> [PROBLEM STATEMENT]: Restate exactly the lines that run from the start of the records below to the line containing "About the Las Vegas Natural History Museum", counting both ends, and nothing else; pictures stay out.

> [DATA UNDER STUDY]:
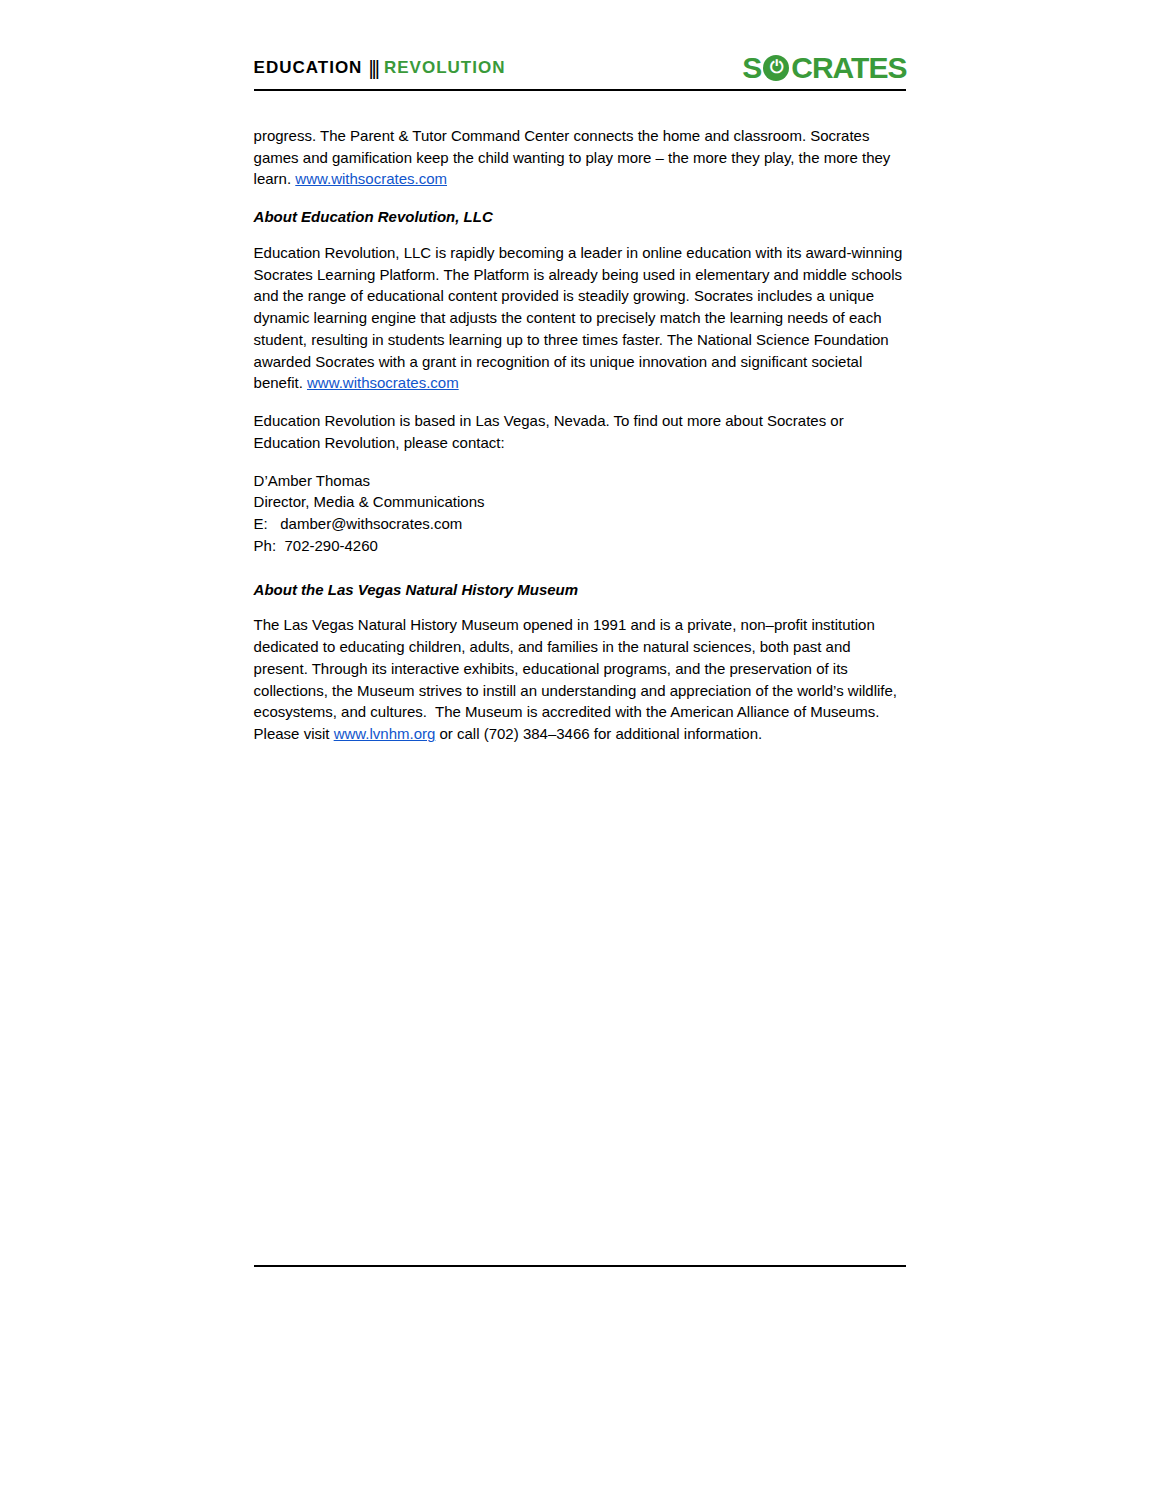EDUCATION ||| REVOLUTION
S⏻CRATES
progress. The Parent & Tutor Command Center connects the home and classroom. Socrates games and gamification keep the child wanting to play more – the more they play, the more they learn. www.withsocrates.com
About Education Revolution, LLC
Education Revolution, LLC is rapidly becoming a leader in online education with its award-winning Socrates Learning Platform. The Platform is already being used in elementary and middle schools and the range of educational content provided is steadily growing. Socrates includes a unique dynamic learning engine that adjusts the content to precisely match the learning needs of each student, resulting in students learning up to three times faster. The National Science Foundation awarded Socrates with a grant in recognition of its unique innovation and significant societal benefit. www.withsocrates.com
Education Revolution is based in Las Vegas, Nevada. To find out more about Socrates or Education Revolution, please contact:
D’Amber Thomas
Director, Media & Communications
E: damber@withsocrates.com
Ph: 702-290-4260
About the Las Vegas Natural History Museum
The Las Vegas Natural History Museum opened in 1991 and is a private, non–profit institution dedicated to educating children, adults, and families in the natural sciences, both past and present. Through its interactive exhibits, educational programs, and the preservation of its collections, the Museum strives to instill an understanding and appreciation of the world’s wildlife, ecosystems, and cultures. The Museum is accredited with the American Alliance of Museums. Please visit www.lvnhm.org or call (702) 384–3466 for additional information.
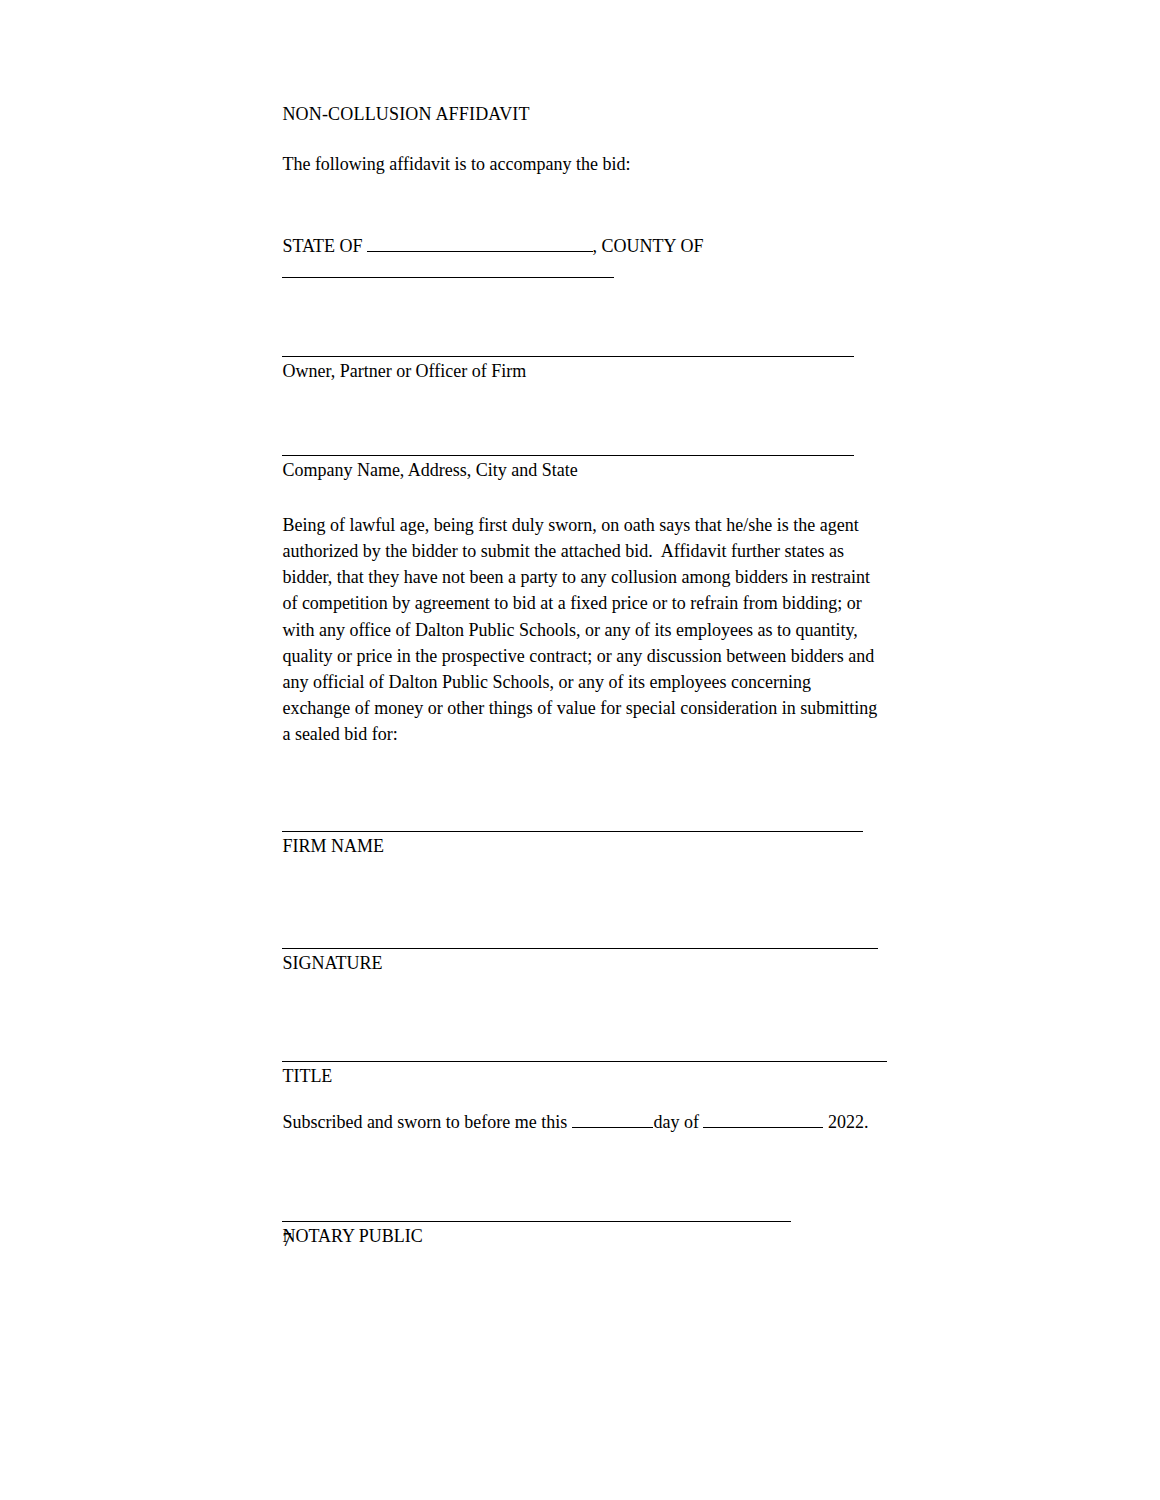NON-COLLUSION AFFIDAVIT
The following affidavit is to accompany the bid:
STATE OF , COUNTY OF
Owner, Partner or Officer of Firm
Company Name, Address, City and State
Being of lawful age, being first duly sworn, on oath says that he/she is the agent authorized by the bidder to submit the attached bid. Affidavit further states as bidder, that they have not been a party to any collusion among bidders in restraint of competition by agreement to bid at a fixed price or to refrain from bidding; or with any office of Dalton Public Schools, or any of its employees as to quantity, quality or price in the prospective contract; or any discussion between bidders and any official of Dalton Public Schools, or any of its employees concerning exchange of money or other things of value for special consideration in submitting a sealed bid for:
FIRM NAME
SIGNATURE
TITLE
Subscribed and sworn to before me this day of 2022.
NOTARY PUBLIC
7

> [RESPONSE TO THE EXERCISE]:
EDUCATION ||| REVOLUTION
S⏻CRATES
progress. The Parent & Tutor Command Center connects the home and classroom. Socrates games and gamification keep the child wanting to play more – the more they play, the more they learn. www.withsocrates.com
About Education Revolution, LLC
Education Revolution, LLC is rapidly becoming a leader in online education with its award-winning Socrates Learning Platform. The Platform is already being used in elementary and middle schools and the range of educational content provided is steadily growing. Socrates includes a unique dynamic learning engine that adjusts the content to precisely match the learning needs of each student, resulting in students learning up to three times faster. The National Science Foundation awarded Socrates with a grant in recognition of its unique innovation and significant societal benefit. www.withsocrates.com
Education Revolution is based in Las Vegas, Nevada. To find out more about Socrates or Education Revolution, please contact:
D’Amber Thomas
Director, Media & Communications
E: damber@withsocrates.com
Ph: 702-290-4260
About the Las Vegas Natural History Museum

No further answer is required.